Hojas de Madrid con La Galerna.
Edición de Sabina de la Cruz.
Prólogo de Mario Hernández.
Galaxia Gutenberg / Círculo de Lectores.
Barcelona, 2010.
Galaxia Gutenberg / Círculo de Lectores publica la edición completa de Hojas de Madrid con La galerna, un amplio conjunto de poemas que Blas de Otero dejó inéditos cuando murió el 29 de junio de 1979.
Sus 306 poemas, de los que 161 habían permanecido rigurosamente inéditos, rectifican sustancialmente la imagen de un poeta que escribió estos textos durante los últimos años de su vida, entre 1968 y 1977.

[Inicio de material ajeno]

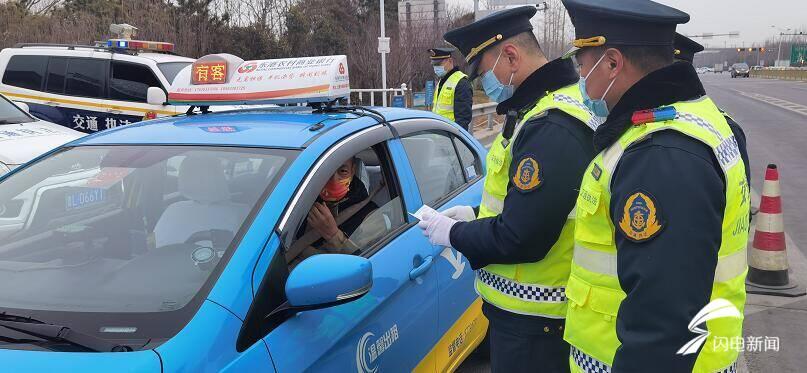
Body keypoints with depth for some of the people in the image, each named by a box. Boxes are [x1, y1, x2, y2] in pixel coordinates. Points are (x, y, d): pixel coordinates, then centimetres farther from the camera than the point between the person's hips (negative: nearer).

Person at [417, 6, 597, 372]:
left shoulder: (551, 127, -26)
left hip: (532, 318, -10)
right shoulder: (552, 105, 8)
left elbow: (518, 239, -28)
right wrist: (477, 215, 9)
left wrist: (453, 233, -12)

En estos poemas está el Blas de Otero comprometido con su entorno y atento a lo que le rodea, persiste el existencialista (el coexistencialista, prefería decir él) que reflexiona visceralmente sobre el sentido de la vida y la escritura, pero además aparece el poeta más arriesgado con la experimentación verbal, el de expresión más libre, el que reescribe un famoso verso de Neruda para hacerle decir esto:
Puedo escribir los tristes más versos esta noche.Porque Blas de Otero se sentía depositario de un legado poético que viene de Manrique y llega a Cernuda pasando por los místicos y por Withman, por Rubén Darío y Aldana, por Bécquer y Vallejo, por Quevedo y Machado. Pero Otero sabía que ese legado es algo vivo, sometido a nuevas asimilaciones, a relecturas que generan la reescritura actualizada de la tradición, revitalizada en su voz personal, tamizada por su experiencia y su mirada contemporánea en estos poemas urbanos con Madrid, Bilbao, La Habana y la muerte al fondo:
Y yo que hice tantos viajes, dentro de poco haré un viaje desconocido.
Lo que siento es dejar aquí tantas tiendas, tantas calles, tantos hombres.

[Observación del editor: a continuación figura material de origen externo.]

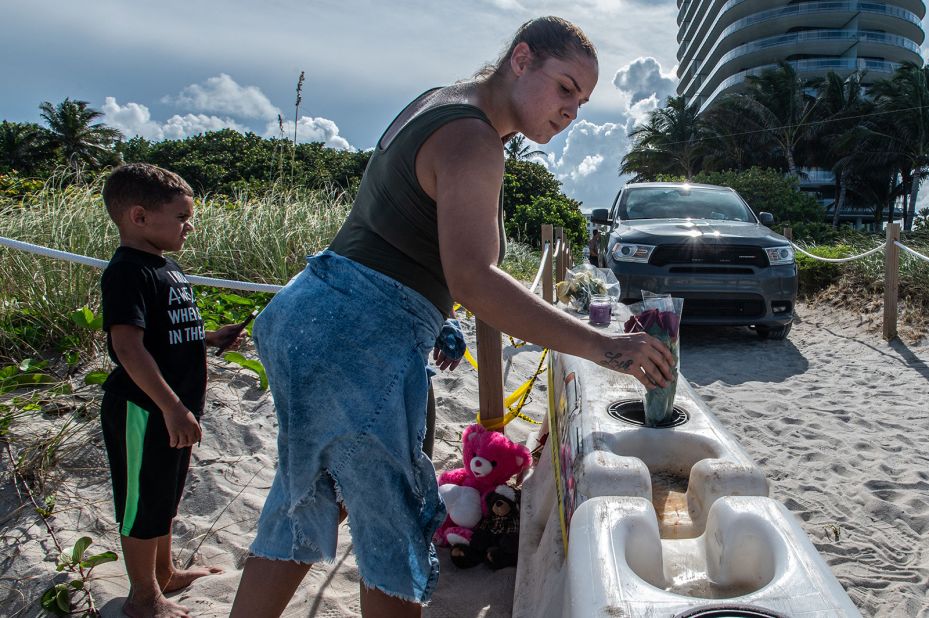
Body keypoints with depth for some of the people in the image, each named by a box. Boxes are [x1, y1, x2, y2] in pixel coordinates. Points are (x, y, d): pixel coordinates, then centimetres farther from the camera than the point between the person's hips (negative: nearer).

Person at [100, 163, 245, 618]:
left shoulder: (166, 266, 11)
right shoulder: (127, 272, -20)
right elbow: (128, 346, -29)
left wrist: (212, 339, 6)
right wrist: (171, 407, -32)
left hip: (173, 408, 10)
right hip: (143, 411, -10)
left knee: (166, 495, 24)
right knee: (143, 504, 7)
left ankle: (165, 572, 42)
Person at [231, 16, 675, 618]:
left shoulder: (438, 104, 17)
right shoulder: (471, 141, -15)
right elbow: (472, 278, -29)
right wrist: (602, 346, -31)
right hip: (361, 340, -10)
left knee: (300, 508, 21)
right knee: (396, 534, 2)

Por eso, el Blas de Otero de su última madurez es también el más joven como poeta. Por los textos de Hojas de Madrid con La galerna ha pasado el tiempo sin hacer estragos como los que el poeta evocaba en Túmulo de gasoil, uno de los mejores poemas de toda su trayectoria:
Hojas sueltas, decidme, qué se hicieron
los Infantes de Aragón, Manuel Granero, la pavana para una infanta,
si está Madrid iluminado como una diapositiva
y sólo en este barrio saltan, ríen, berrean sesenta o setenta y cinco niños
y sus mamás ostentan senos de Honolulu, y pasan muchachas con sus ropas chapadas,
faldas en microscuro, y manillas brillantes y sandalias de purpurina,
hojas sueltas, caídas
como cristo contra el empedrado, decidme,
quién empezó eso de cesar, pasar, morir,
quien inventó tal juego, ese espantoso solitario
sin trampa, que le deja a uno acartonado,
si la plaza de Oriente es una rosa de Alejandría,
ah Madrid de Mesonero, de Lope, de Galdós y de Quevedo,
inefable Madrid infestado por el gasoil, los yanquis y la sociedad de consumo,
ciudad donde Jorge Manrique acabaría por jodernos a todos,
a no ser porque la vida está cosida con grapas de plástico
y sus hojas perduran inarrancablemente bajo el rocío de los prados
y los graves estrofas que nos quiebran los huesos y los esparcen
bajo este cielo de Madrid ahumado por cuántos años de quietismo,
tan parecidos a don Rodrigo en su túmulo de terciopelo y rimas cuadriculadas.